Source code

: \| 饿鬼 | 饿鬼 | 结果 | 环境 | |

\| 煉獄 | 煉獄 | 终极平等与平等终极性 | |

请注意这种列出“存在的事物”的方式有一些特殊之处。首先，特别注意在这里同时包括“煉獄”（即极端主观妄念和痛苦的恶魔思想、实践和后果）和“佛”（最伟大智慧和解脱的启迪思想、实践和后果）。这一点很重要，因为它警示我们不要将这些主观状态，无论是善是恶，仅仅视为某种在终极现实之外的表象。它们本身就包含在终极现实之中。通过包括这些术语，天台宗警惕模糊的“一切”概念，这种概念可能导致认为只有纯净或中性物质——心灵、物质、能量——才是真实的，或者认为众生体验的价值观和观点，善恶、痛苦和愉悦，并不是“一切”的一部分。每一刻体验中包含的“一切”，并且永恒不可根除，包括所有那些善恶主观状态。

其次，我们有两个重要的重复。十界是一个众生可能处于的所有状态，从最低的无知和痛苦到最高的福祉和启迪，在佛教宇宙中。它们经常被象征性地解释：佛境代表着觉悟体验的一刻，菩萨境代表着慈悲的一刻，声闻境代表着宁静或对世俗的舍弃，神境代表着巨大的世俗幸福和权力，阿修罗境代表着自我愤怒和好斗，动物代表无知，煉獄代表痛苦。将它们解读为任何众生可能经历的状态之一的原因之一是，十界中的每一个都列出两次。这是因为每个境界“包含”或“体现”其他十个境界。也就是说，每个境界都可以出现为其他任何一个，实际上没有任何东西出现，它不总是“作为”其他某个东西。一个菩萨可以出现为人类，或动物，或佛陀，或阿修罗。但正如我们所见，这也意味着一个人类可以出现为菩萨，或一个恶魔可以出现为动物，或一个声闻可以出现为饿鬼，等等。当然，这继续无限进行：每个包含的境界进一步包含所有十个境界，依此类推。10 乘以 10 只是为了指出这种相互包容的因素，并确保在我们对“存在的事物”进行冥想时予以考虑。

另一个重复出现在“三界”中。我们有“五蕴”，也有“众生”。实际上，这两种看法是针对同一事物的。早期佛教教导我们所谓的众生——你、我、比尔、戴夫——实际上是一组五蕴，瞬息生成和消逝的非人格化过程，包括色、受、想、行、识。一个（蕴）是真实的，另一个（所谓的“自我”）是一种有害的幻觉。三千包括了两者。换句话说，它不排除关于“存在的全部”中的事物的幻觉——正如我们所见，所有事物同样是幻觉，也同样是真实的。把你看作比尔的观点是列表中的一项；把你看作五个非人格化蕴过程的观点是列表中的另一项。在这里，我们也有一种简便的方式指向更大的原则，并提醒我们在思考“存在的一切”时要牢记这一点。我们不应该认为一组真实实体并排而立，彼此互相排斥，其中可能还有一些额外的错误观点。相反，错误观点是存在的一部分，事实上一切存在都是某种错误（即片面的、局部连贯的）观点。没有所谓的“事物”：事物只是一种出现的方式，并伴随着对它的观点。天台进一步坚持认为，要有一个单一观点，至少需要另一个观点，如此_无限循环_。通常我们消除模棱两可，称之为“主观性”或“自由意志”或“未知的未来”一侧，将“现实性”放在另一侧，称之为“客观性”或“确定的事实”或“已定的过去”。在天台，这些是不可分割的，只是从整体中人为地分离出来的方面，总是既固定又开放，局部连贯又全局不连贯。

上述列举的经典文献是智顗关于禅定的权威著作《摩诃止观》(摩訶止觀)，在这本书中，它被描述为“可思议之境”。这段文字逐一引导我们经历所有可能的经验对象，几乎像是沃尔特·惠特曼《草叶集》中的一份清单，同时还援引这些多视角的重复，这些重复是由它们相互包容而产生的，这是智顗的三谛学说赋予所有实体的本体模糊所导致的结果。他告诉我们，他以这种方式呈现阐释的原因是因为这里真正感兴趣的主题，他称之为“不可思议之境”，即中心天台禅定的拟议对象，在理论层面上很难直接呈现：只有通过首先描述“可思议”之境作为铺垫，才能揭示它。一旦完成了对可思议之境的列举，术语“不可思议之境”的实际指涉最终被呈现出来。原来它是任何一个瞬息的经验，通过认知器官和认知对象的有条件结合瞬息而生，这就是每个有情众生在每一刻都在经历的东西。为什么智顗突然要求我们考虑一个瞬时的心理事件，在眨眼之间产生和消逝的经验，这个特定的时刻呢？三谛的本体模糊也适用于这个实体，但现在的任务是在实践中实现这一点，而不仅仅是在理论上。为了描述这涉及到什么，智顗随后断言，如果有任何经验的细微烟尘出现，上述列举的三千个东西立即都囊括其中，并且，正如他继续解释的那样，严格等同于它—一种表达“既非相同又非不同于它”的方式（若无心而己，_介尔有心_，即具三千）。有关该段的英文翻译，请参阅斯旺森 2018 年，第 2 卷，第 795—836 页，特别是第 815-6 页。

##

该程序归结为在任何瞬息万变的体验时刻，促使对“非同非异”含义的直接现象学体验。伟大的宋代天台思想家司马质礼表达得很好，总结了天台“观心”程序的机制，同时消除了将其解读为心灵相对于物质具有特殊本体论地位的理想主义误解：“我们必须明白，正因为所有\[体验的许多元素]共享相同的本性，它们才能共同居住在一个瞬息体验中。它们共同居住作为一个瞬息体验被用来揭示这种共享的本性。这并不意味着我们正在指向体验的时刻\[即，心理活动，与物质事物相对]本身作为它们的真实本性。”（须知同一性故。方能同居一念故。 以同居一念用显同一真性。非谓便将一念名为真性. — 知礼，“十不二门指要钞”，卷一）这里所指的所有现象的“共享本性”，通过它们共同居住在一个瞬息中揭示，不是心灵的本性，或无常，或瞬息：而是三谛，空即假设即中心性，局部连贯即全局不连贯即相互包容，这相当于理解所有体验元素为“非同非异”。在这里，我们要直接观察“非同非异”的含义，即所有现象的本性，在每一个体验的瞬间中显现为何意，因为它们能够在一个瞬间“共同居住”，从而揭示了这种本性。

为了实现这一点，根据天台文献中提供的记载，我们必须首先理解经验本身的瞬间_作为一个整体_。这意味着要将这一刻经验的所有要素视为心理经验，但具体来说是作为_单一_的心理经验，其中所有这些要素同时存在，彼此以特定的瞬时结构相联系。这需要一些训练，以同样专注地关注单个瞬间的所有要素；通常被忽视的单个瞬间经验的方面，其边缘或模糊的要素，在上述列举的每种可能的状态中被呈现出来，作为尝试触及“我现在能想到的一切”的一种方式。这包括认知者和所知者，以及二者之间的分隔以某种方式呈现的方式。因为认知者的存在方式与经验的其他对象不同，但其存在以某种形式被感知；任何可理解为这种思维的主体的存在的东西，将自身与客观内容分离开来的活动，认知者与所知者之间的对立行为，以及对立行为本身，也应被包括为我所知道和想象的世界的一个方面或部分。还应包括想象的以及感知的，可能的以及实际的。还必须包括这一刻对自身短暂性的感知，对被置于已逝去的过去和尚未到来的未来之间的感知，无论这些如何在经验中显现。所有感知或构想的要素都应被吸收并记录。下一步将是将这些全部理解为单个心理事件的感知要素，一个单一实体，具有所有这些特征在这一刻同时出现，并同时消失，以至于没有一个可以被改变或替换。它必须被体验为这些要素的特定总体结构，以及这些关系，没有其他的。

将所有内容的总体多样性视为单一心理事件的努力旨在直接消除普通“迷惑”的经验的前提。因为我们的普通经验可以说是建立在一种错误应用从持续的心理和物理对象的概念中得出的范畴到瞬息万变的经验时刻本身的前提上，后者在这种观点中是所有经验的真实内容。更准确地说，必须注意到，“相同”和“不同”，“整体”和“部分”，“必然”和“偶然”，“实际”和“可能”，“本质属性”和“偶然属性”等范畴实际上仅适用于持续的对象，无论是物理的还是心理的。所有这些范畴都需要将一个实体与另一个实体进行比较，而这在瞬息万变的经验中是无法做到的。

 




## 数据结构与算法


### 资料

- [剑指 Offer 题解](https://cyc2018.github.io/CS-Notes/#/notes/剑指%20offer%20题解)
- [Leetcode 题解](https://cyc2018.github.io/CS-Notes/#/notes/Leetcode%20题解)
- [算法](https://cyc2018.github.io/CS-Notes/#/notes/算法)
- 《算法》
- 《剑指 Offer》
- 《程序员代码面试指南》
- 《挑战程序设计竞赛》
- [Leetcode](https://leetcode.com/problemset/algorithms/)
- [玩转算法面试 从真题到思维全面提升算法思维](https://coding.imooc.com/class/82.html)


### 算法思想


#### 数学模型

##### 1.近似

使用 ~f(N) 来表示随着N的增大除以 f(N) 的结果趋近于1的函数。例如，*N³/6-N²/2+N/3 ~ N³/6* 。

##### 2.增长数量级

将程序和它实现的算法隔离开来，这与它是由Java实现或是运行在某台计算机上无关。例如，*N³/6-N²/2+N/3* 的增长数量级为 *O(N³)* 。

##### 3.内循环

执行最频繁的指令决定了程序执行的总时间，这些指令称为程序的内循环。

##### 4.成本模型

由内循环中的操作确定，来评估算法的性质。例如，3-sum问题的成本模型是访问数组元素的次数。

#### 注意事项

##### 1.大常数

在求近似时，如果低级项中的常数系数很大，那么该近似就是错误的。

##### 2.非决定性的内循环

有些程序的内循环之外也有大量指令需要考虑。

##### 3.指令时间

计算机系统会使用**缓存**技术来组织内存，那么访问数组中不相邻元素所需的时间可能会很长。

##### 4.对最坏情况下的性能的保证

◇ ◇ ◇ ◇

--- ASSIGNED TASK ---
Wherever a line above contains the string "notes", copy that line.

--- YOUR RESPONSE ---
- [剑指 Offer 题解](https://cyc2018.github.io/CS-Notes/#/notes/剑指%20offer%20题解)
- [Leetcode 题解](https://cyc2018.github.io/CS-Notes/#/notes/Leetcode%20题解)
- [算法](https://cyc2018.github.io/CS-Notes/#/notes/算法)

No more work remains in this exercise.